The Gimbal uses an accelerometer, Arduino, and servos to react in combination to movements in order to prevent a camera from experiencing shakiness in videos. The servos move in the opposite direction of your hands movement to keep the phone remaining in the same place

Army B.

Mechanical Engineer

Monta Vista High School

Incoming Senior

Final Milestone

For my final milestone, I was able to successfully have the accelerometer communicate with the servos so that with each movement of the accelerometer, each servo would perform an equal and opposite one so that the phone would remain stable. I used a filter function to increase stabilization, and I hope to use the gyros in the accelerometer to further stabilize the gimbal in the future. This project has taught me a lot about coding in the Arduino and stabilization, and I hope to use it in a future drone project!

First Milestone

For my first milestone, I learned how to code the Arduino and Accelerometer in the Arduino IDE so that it would print acceleration in the X and Y direction. I also added “If” statements to have a specific range of data near zero to read zero so that it will prevent jittering in the future. After this, I hope to understand how to code servo movement and have the servos communicate with the accelerometer by reading and reacting to changes in acceleration in the X and Y directions.

Starter Project:

Minty Boost Portable Phone Charger

I’ve learned a lot from this project. The use of a boost converter allows the two 1.5 Volt batteries to charge the phone. The phone takes a voltage between 4.8 and 5.2 Volts, so the boost converter increases the voltage of the two batteries to meet this. It does so by rapidly opening and closing a switch to have current build up in an inductor. This inductor stores energy in the form of a  magnetic field. After the current is built up, the switch is open and the voltage is released and thus the voltage into the phone is more than the 3V that would have originally come from the two batteries. The resistors in the circuit manage the voltage to prevent it from exceeding the maximum voltage that the phone can input. The diode used in the circuit simply prevents the phone from charging the battery as it only allows current to flow one way: into the phone. Soldering was a new experience for me. It is quite simple and is an essential part of completing this project as I soldered each component to the circuit. There were some challenges, however. Soldering each piece to the circuit took a very long time as I often got stuck on some holes where I couldn’t get the solder through completely.
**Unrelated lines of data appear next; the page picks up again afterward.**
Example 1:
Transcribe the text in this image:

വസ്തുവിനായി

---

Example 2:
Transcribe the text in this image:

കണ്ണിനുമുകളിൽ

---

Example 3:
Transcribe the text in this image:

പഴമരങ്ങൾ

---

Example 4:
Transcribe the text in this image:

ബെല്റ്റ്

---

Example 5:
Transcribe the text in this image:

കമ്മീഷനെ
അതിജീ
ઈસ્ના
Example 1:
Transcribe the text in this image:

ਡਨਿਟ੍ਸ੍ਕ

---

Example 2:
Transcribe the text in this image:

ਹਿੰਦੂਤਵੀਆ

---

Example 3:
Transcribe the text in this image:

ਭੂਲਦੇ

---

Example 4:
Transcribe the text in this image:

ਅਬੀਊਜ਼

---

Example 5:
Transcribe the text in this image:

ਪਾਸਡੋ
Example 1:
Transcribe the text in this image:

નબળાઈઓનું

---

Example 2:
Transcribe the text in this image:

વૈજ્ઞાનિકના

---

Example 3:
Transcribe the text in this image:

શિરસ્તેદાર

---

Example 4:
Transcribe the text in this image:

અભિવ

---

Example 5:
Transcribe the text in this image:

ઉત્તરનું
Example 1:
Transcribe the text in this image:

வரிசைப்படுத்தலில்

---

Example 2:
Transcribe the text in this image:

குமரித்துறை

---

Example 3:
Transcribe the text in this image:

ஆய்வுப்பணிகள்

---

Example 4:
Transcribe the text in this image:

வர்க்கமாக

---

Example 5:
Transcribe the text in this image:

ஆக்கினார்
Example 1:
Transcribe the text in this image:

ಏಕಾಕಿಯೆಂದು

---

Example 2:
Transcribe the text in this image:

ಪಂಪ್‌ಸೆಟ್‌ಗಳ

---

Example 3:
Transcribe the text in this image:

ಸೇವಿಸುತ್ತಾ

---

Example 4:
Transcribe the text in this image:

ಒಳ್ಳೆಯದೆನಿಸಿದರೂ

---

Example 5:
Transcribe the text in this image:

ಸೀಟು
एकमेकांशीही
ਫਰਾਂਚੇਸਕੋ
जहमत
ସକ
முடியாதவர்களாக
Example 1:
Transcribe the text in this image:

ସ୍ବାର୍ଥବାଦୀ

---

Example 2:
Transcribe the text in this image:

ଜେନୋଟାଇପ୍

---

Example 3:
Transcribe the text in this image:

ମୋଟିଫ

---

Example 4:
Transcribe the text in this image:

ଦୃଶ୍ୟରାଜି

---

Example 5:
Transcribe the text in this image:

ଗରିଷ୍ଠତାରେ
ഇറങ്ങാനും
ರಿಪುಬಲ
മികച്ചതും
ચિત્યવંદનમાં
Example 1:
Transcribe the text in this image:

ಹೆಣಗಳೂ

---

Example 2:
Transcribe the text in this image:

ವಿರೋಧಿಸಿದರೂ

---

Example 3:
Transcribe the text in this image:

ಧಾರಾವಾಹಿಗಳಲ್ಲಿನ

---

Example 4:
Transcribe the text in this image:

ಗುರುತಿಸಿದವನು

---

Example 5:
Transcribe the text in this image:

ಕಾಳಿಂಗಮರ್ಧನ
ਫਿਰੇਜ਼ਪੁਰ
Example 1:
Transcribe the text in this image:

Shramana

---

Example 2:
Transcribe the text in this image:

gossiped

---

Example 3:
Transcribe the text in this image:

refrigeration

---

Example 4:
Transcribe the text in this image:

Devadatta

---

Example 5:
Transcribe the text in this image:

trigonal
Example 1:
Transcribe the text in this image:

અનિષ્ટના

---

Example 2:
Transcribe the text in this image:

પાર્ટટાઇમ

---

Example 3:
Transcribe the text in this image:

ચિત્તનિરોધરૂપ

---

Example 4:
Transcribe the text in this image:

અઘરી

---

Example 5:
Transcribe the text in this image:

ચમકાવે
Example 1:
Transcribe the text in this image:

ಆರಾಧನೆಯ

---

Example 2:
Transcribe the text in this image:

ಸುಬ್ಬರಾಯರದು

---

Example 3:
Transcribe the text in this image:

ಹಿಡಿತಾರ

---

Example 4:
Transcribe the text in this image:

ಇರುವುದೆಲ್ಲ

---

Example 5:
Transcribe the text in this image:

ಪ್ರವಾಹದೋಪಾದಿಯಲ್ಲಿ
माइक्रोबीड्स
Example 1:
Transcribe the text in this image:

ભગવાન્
This made the process much more lengthy. When everything was put together and I plugged it into a phone, the circuit heated up and the phone did not charge. Originally, I assumed that it was shorting and that my solder was touching somewhere in the circuit, but I realized the next day that the chip was turned the wrong way. I turned it around and the charger was a success. This project was pretty fun and easy to do. The instructions were clear and assembly was simple, but understanding the functions of different components and the overall system took me a while and pushed my limits. I feel that I learned quite a bit about different pieces and functions and I hope to apply them in my gimbal.